Florida Senate Committee on Judiciary Reviews Civil Litigation Issues Relating to Medical Malpractice Claims
Feb 6, 2013
The Florida Senate Committee on Judiciary (“Committee”) held a workshop on civil litigation issues yesterday, February 5, 2013. To view the agenda, click here.
The Committee discussed whether health care practitioners have sufficient access to legal counsel in light of the Florida Supreme Court ‘s interpretation of s. 456.057, F.S., in Hasan v. Garvar, 2012 WL 6619334 (Fla. 2012). As described by representatives of the Defense Bar on hand to testify at yesterday’s meeting, the Court’s holding in Hasan prohibits physicians from seeking counsel unless they are reasonably certain they will be named in a medical malpractice lawsuit.
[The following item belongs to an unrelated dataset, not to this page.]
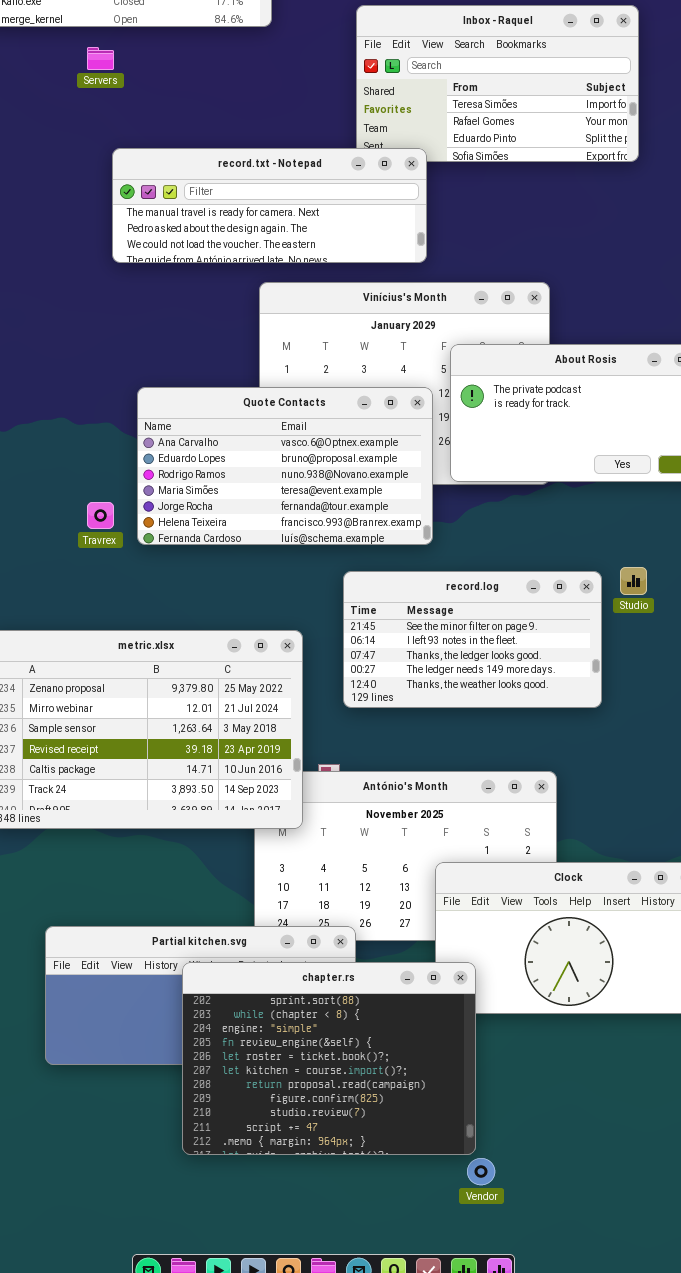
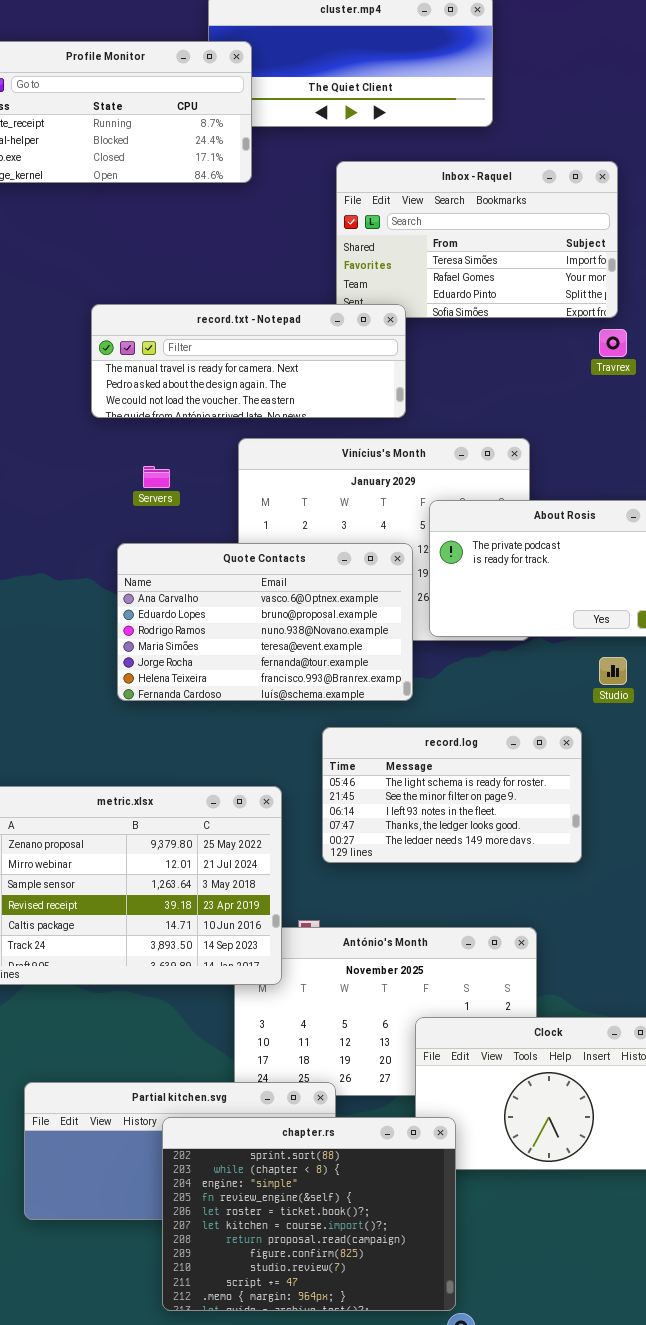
Servers: [87,47,114,70] -> [143,466,170,488], moved
Travrex: [87,502,114,529] -> [599,329,627,357], moved
Studio: [620,567,647,595] -> [599,657,627,685], moved
record.log: [343,571,602,708] -> [322,727,582,863], scrolled up 1 row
This holding presents several issues, it was explained. It does not consider a physician’s ability to procure counsel for regulatory actions and also raises the question of whether a physician is making an admission that he or she should be named in a suit if the physician obtains counsel prior to being named in a civil action.
It was further explained that, as it stands, plaintiffs’ lawyers have the privilege of conducting ex parte communications with physicians currently treating a claimant in a medical malpractice action. The defense does not have a similar privilege, which complicates and lends inefficiency to medical malpractice claims. Depositions are the only means for defense attorneys to communicate with treating physicians. Defense counsel find these depositions are time consuming, costly, and that the same information could be obtained through less formal means of communication. Further, it is difficult to conduct all necessary depositions within the timeframe established in the statutory safe harbor.
It was discussed that Florida allows non-specialist physicians to testify against specialist physicians in medical malpractice claims. As a practical matter, physicians who are not specialists do not have the particularized knowledge necessary to accurately testify to the actions of a specialist physician.
In yesterday’s meeting, Dr. Richard Thacker provided commentary on defensive medicine, stating his belief that it represents about 20 percent of the cost of health care.
As an effort to curb defensive medicine, Dr. Thacker suggested a clear and convincing evidence standard be adopted for determining if medical malpractice has been committed due to the omission of a specific test.
Representatives of the Florida Justice Association (“FJA”) testified that they oppose any medical malpractice reform, except a strengthening of the wrongful death statute, so as to provide families with more access to damage awards. The FJA representatives stated that the threat of medical malpractice actions forces physicians to provide better care. Further, they listed several hurdles encountered by medical malpractice claimants, including health maintenance organizations’ exemption from liability, caps on non-economic damages, pre-suit screening and binding arbitration, among others.
The FJA representatives presented evidence that the number of physicians in Florida is increasing, and total medical malpractice awards are decreasing. This data was presented as evidence that there are no issues with the medical malpractice claim process in Florida.
They also countered the prior description of the Hasan case, contending that Hasan holds that a defendant physician may not be represented by a lawyer selected and compensated by the physician’s medical malpractice carrier. The FJA representatives also disputed the assertion that plaintiffs in medical malpractice claims have more access to, or some advantage in employing physician expert witnesses.
The FJA representatives also addressed the Defense Bar’s desire to require expert witnesses to have the same specialty as a physician defendant, contending that there are not enough specialists in Florida to satisfy this requirement, which would greatly hinder a plaintiff’s claim.